Reputation: 197
I have the following data:
Data <- data.frame(Project=c(123,123,123,123,123,123,123,123,124,124,124,124,124,125,125),
Value=c(1,2,3,4,7,3,8,9,8,3,2,5,6,2,3),
OldValue=c("","Open","In Progress","Open","In Progress","Complete","Open","In Progress","Complete","Open","In Progress","System Declined","In Progress","","Open"),
NewValue=c("Open","In Progress","Open","In Progress","Complete","Open","In Progress","Complete","Open","In Progress","System Declined","In Progress","Complete","Open","Complete"))
Data$Request <- ifelse(((Data$OldValue==""|Data$OldValue=="Complete"|Data$OldValue=="System Declined"|Data$OldValue=="In Progress")&Data$NewValue=="Open"),Data$Value,NA)
Data$Start <- ifelse(((Data$OldValue=="Open"|Data$OldValue=="Complete"|Data$OldValue=="System Declined")&Data$NewValue=="In Progress"),Data$Value,NA)
Data$End <- ifelse(((Data$NewValue=="Complete"|Data$NewValue=="System Declined")&(Data$OldValue=="Open"|Data$OldValue=="In Progress")),Data$Value,NA)
I want to be able to determine the number of completed projects with their associated values by unique Project ID. A completed project is one that has both the "Request" and "End" fields populated ("Start" is not a required field).
I'd like to obtain the information using the following criteria:
I'm only interested in capturing the first instance of the "Request", "Start" and "End" fields.
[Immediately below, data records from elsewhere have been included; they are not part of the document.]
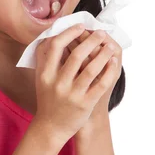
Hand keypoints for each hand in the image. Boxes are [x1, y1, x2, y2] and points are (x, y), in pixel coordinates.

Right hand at [33, 24, 118, 143]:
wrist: (51, 127)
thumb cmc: (49, 98)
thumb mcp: (42, 78)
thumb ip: (46, 57)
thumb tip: (59, 33)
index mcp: (45, 73)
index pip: (56, 45)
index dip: (69, 33)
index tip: (81, 27)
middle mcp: (57, 83)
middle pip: (76, 54)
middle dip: (91, 40)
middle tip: (100, 33)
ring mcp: (71, 94)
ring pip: (91, 68)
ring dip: (103, 54)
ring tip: (110, 46)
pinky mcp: (84, 104)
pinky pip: (100, 84)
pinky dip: (108, 71)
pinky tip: (113, 62)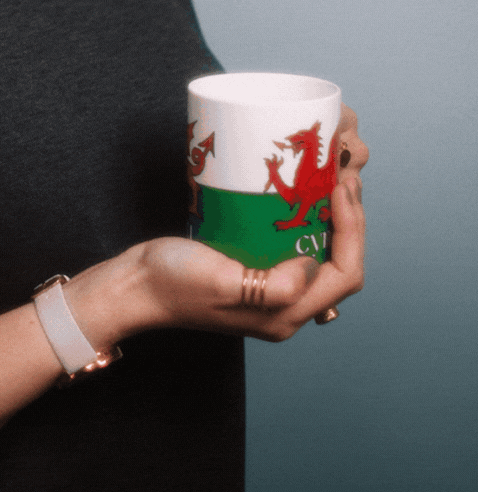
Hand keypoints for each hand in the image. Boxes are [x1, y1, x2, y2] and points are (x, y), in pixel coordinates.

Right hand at [68, 106, 368, 345]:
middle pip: (340, 266)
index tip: (342, 188)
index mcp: (284, 315)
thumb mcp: (223, 283)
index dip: (354, 231)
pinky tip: (300, 197)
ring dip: (334, 220)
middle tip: (343, 176)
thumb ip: (274, 286)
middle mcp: (285, 308)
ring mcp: (271, 292)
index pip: (344, 274)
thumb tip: (310, 265)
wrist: (136, 286)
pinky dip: (308, 221)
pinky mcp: (256, 274)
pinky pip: (296, 249)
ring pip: (322, 255)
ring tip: (330, 182)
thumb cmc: (172, 284)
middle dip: (351, 221)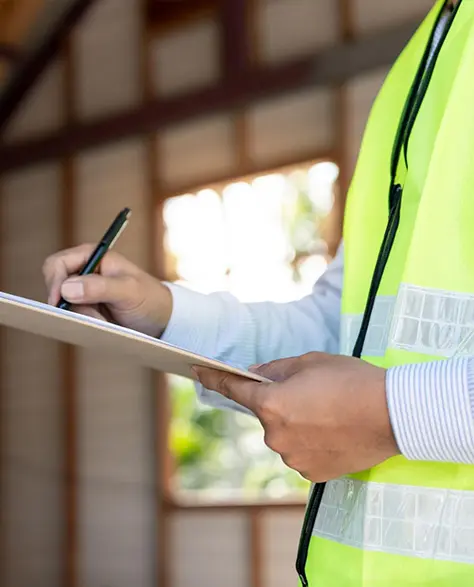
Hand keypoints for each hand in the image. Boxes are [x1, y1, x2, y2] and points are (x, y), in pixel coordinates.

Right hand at [42, 243, 171, 336]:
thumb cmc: (150, 299)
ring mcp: (85, 289)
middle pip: (56, 285)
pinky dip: (84, 321)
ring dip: (80, 315)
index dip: (54, 282)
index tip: (59, 302)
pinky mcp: (87, 306)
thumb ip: (100, 287)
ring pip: (64, 304)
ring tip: (104, 320)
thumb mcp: (129, 292)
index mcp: (94, 255)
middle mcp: (86, 269)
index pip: (58, 263)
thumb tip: (67, 288)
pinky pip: (73, 315)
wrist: (162, 318)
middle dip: (69, 303)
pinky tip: (103, 324)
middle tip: (91, 315)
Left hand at [193, 352, 399, 482]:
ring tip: (331, 414)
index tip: (198, 371)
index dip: (213, 378)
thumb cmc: (351, 380)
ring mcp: (293, 458)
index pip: (233, 389)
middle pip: (267, 414)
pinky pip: (301, 452)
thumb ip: (275, 370)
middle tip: (313, 393)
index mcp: (272, 404)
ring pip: (285, 435)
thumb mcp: (311, 362)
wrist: (393, 414)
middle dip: (281, 402)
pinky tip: (334, 432)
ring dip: (297, 424)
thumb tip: (254, 376)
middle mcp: (276, 436)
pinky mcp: (312, 474)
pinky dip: (310, 442)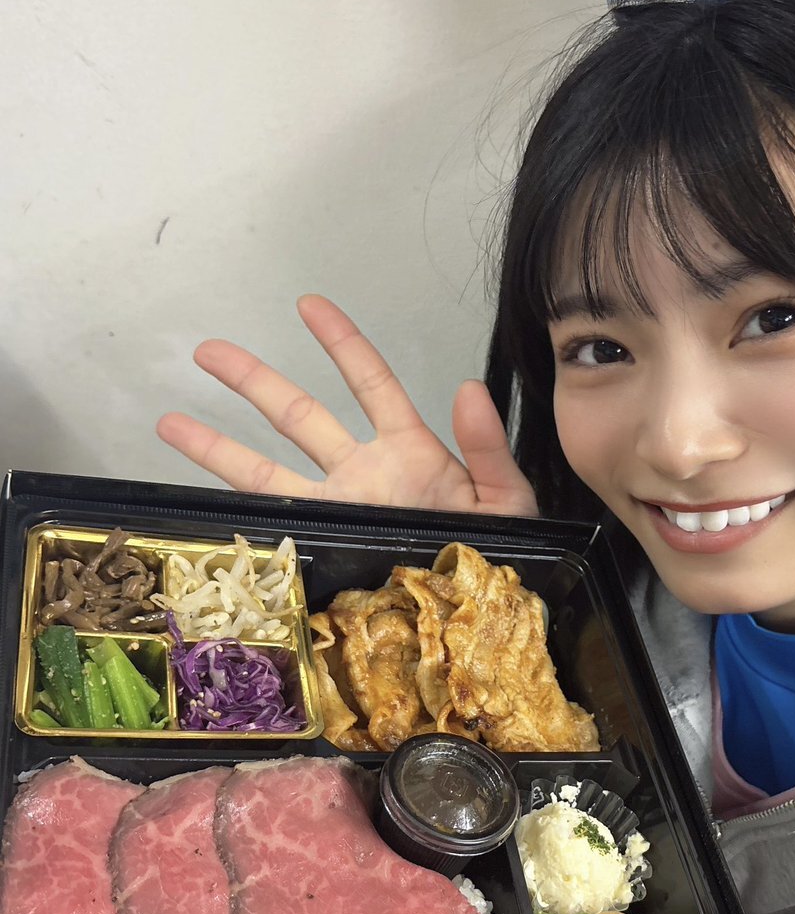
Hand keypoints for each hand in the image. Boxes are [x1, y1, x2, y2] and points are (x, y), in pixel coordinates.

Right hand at [157, 295, 538, 517]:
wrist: (482, 608)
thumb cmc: (496, 549)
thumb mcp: (504, 498)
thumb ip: (487, 447)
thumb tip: (469, 389)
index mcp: (409, 451)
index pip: (371, 383)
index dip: (341, 343)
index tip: (309, 305)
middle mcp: (364, 474)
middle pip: (300, 416)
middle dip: (254, 381)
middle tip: (207, 350)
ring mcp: (341, 510)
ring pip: (271, 472)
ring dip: (221, 447)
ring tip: (170, 420)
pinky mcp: (329, 546)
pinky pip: (281, 528)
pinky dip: (246, 518)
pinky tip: (202, 502)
Example: top 5 lines of code show two "Request" values, two "Start" values, and one "End" value. I'd want to merge the first instance of each field into one row, so the result would be 1,2,7.
In the same example as above, I'd want the 1,2,7 values to be merged on the first instance of the "NewValue" being "Open", not the second, and not both.
There can be multiple completed projects per uneir Project ID. Example: Project ID 123 should have two completed projects: values 1,2,7 and 3,8,9
This is the result I'm looking for:
Result <- data.frame(Project=c(123,123,124,125),
Value=c(1,3,8,2),
OldValue=c("","Complete","Complete",""),
NewValue=c("Open","Open","Open","Open"),
Request=c(1,3,8,2),
Start=c(2,8,3,""),
End=c(7,9,2,3))
Would really appreciate any help coding this.
Upvotes: 0
Views: 60
Reputation: 2716
it's not clear what the OP wants exactly, but I hope you can tweak this code to obtain the desired result
require(data.table)
Data <- data.table(Data)
Data2 <- Data[,.(OldValue, NewValue,Request = first(Request[!is.na(Request)]),
Start = first(Start[!is.na(Start)]),
End = first(End[!is.na(End)])),
.(Project, Value)]
Upvotes: 1